Smith stated that he also respected the District’s board but added it’s possible there was a misunderstanding that led to this conflict. Binda stated he trusted the board’s decision making and stood with individuals condemning hate groups.
Another prominent topic of public and council comment was the NAACP of Snohomish County’s announcement that it believed Binda was discriminated against. During their July 20 press conference, NAACP leaders said their preliminary investigation indicated that City of Lynnwood officials and the news media treated Lynnwood City Councilmember Josh Binda differently from other city councilmembers due to his race and age.
“Josh Binda and I are not enemies,” said Council President Shannon Sessions, who was specifically called out in the NAACP report for her treatment of Binda.

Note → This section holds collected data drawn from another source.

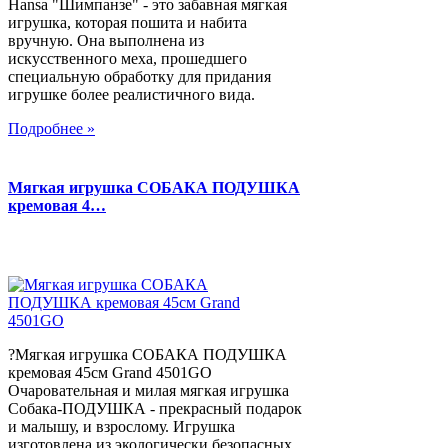
Hansa "Шимпанзе" - это забавная мягкая
игрушка, которая пошита и набита
вручную. Она выполнена из
искусственного меха, прошедшего
специальную обработку для придания
игрушке более реалистичного вида.
Подробнее »
Мягкая игрушка СОБАКА ПОДУШКА
кремовая 4…
?Мягкая игрушка СОБАКА ПОДУШКА
кремовая 45см Grand 4501GO
Очаровательная и милая мягкая игрушка
Собака-ПОДУШКА - прекрасный подарок
и малышу, и взрослому. Игрушка
изготовлена из экологически безопасных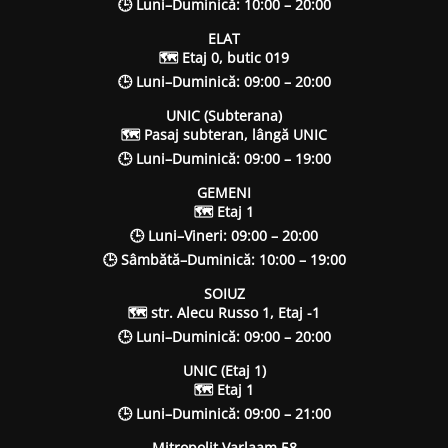
🕒 Luni–Duminică: 10:00 – 20:00
ELAT
🗺 Etaj 0, butic 019
🕒 Luni–Duminică: 09:00 – 20:00
UNIC (Subterana)
🗺 Pasaj subteran, lângă UNIC
🕒 Luni–Duminică: 09:00 – 19:00
GEMENI
🗺 Etaj 1
🕒 Luni–Vineri: 09:00 – 20:00
🕒 Sâmbătă–Duminică: 10:00 – 19:00
SOIUZ
🗺 str. Alecu Russo 1, Etaj -1
🕒 Luni–Duminică: 09:00 – 20:00
UNIC (Etaj 1)
🗺 Etaj 1
🕒 Luni–Duminică: 09:00 – 21:00
Mitropolit Varlaam 58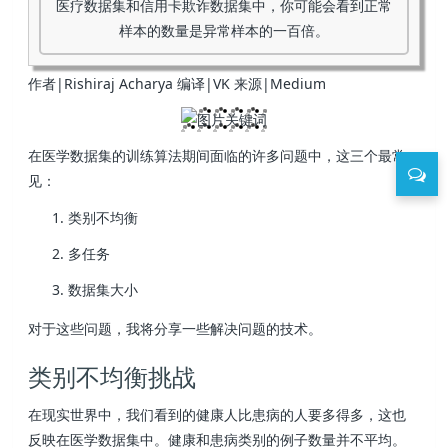
医疗数据集和信用卡欺诈数据集中，你可能会看到正常
样本的数量是异常样本的一百倍。
作者|Rishiraj Acharya 编译|VK 来源|Medium
在医学数据集的训练算法期间面临的许多问题中，这三个最常
见：
类别不均衡
多任务
数据集大小
对于这些问题，我将分享一些解决问题的技术。
类别不均衡挑战
在现实世界中，我们看到的健康人比患病的人要多得多，这也
反映在医学数据集中。健康和患病类别的例子数量并不平均。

Sessions added that she stood by the emails the NAACP cited as evidence for discrimination, describing them as appropriate and in adherence with council rules.

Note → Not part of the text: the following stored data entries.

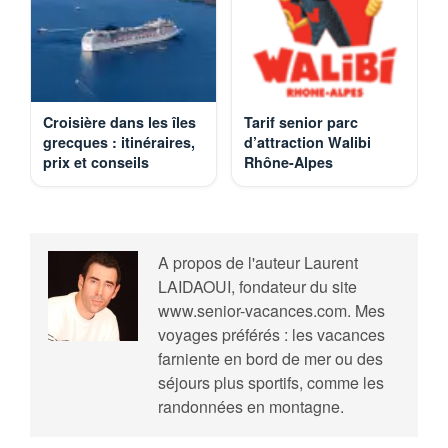
Croisière dans les îles
Tarif senior parc
grecques : itinéraires,
d’attraction Walibi
prix et conseils
Rhône-Alpes
A propos de l'auteur
Laurent
LAIDAOUI, fondateur du site
www.senior-vacances.com. Mes
voyages préférés : les vacances
farniente en bord de mer ou des
séjours plus sportifs, comme les
randonnées en montagne.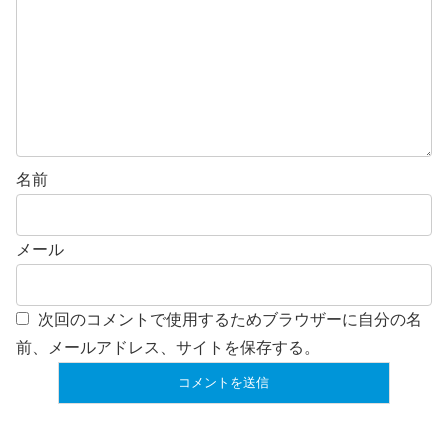
名前
メール
次回のコメントで使用するためブラウザーに自分の名
前、メールアドレス、サイトを保存する。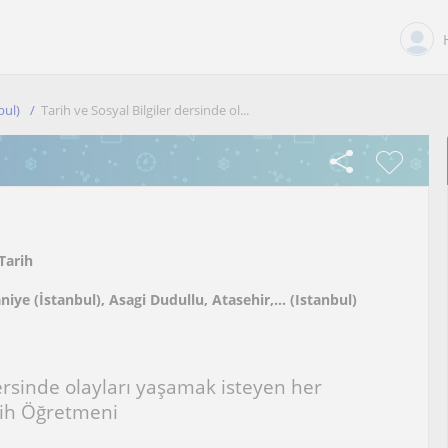
bul)
Tarih ve Sosyal Bilgiler dersinde ol...
Tarih
iye (İstanbul), Asagi Dudullu, Atasehir,... (Istanbul)
dersinde olayları yaşamak isteyen her
rih Öğretmeni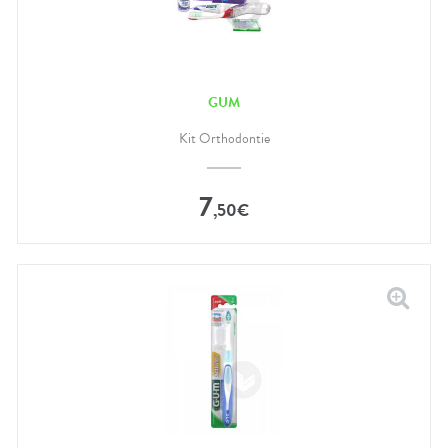
GUM
Kit Orthodontie
7
,
50
€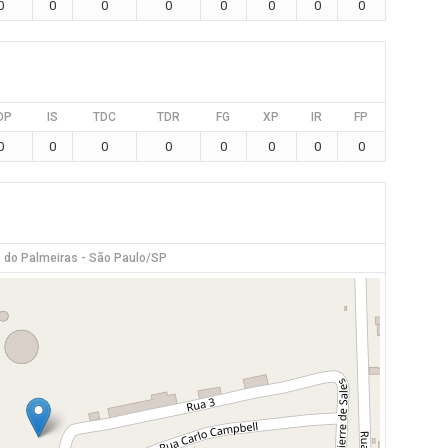
0
0
0
0
0
0
0
0
DP
IS
TDC
TDR
FG
XP
IR
FP
0
0
0
0
0
0
0
0
 do Palmeiras - São Paulo/SP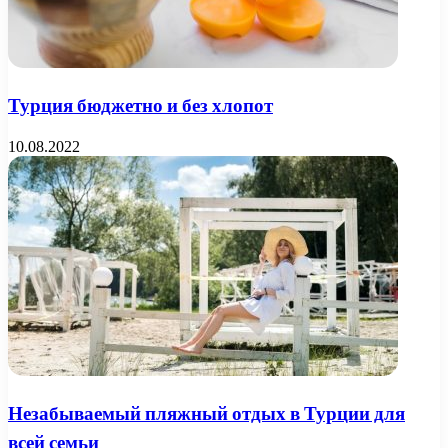
Турция бюджетно и без хлопот
10.08.2022
Незабываемый пляжный отдых в Турции для
всей семьи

“As the city council president, it is my responsibility to make sure that the council adheres to city and state regulations set in place for its public leaders,” she said. “When anybody steps outside those regulations, it is the duty of the council to address those issues and to take appropriate action, when warranted. The actions taken regarding Councilmember Binda have been in adherence with that due diligence.”
Regarding her relationship with Binda, Sessions said the councilmember “knew her heart” and she has had plenty of private discussions with him in the past. Sessions also said it was important to everyone that Binda had success as a councilmember.

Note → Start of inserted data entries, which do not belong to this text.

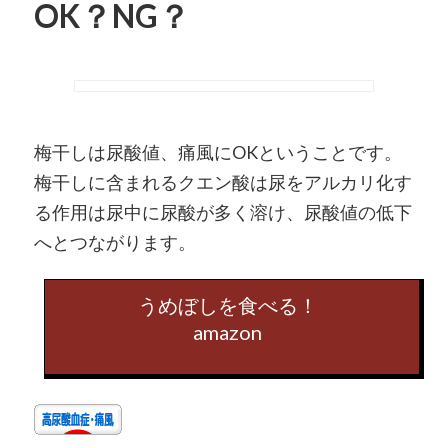
OK？NG？
梅干しは尿酸値、痛風にOKということです。
梅干しに含まれるクエン酸は尿をアルカリ化す
る作用は尿中に尿酸が多く溶け、尿酸値の低下
へとつながります。
うめぼしを食べる！
amazon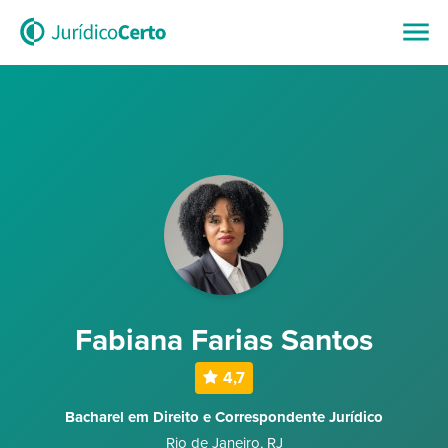
Fabiana Farias Santos
4,7
Bacharel em Direito e Correspondente Jurídico
Rio de Janeiro
,
RJ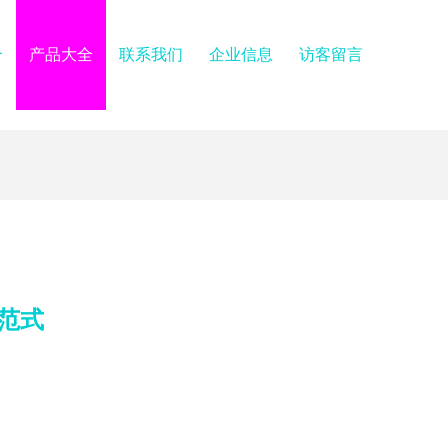
介
产品大全
联系我们
企业信息
访客留言
范式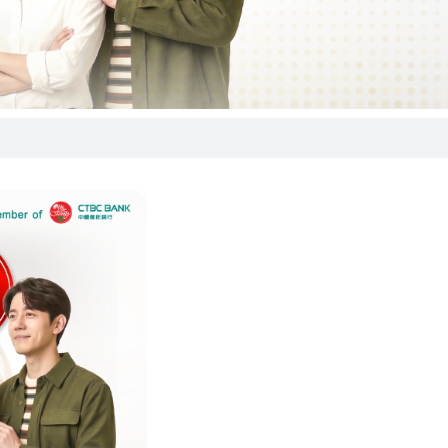
ยข้อมูล
ิ่มเติม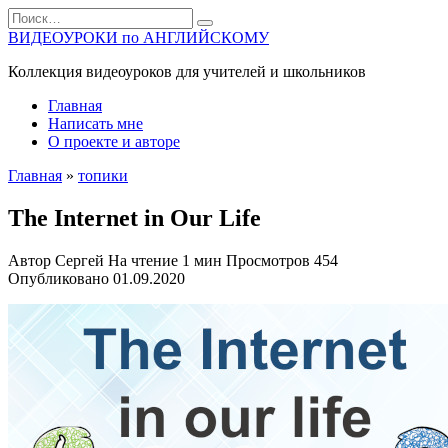
Перейти
Search
к
for:
ВИДЕОУРОКИ по АНГЛИЙСКОМУ
содержанию
Коллекция видеоуроков для учителей и школьников
Главная
Написать мне
О проекте и авторе
Главная
»
топики
The Internet in Our Life
Автор
Сергей
На чтение
1 мин
Просмотров
454
Опубликовано
01.09.2020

Binda replied that he did not believe Sessions to be a bad person, but added that if she did not see a problem with the emails or things she had stated, he didn’t know what to say to her.
“I publicly stated I did not want to go this route [involving the NAACP],” Binda said. “When I was on Zoom here [when the council was discussing new rules limiting virtual attendance], I said ‘This is discriminatory. The city is watching. Can we not do this performative route that we’re doing?’.”
Resident Eric Clem spoke about the need for a right-turn lane at the intersection of 200th Street Southwest and 64th Avenue West.
“It’s the street vacation on 64th that was given to Harrison Ford to expand their business and we were told at the time this happened that 200th would get a right-turn lane,” Clem said. “Well, the street was vacated one year ago next week and the right-turn lane is nowhere near completion.”
In other business, the council accepted the adoption of new state legislation to replace Lynnwood’s ban on the use of illegal drugs in public. The adoption was confirmed in a 6-0 vote, with Binda abstaining. In addition, Sue Phillips was unanimously confirmed for a position on the Lynnwood Planning Commission and the council read a proclamation acknowledging Disability Awareness Day.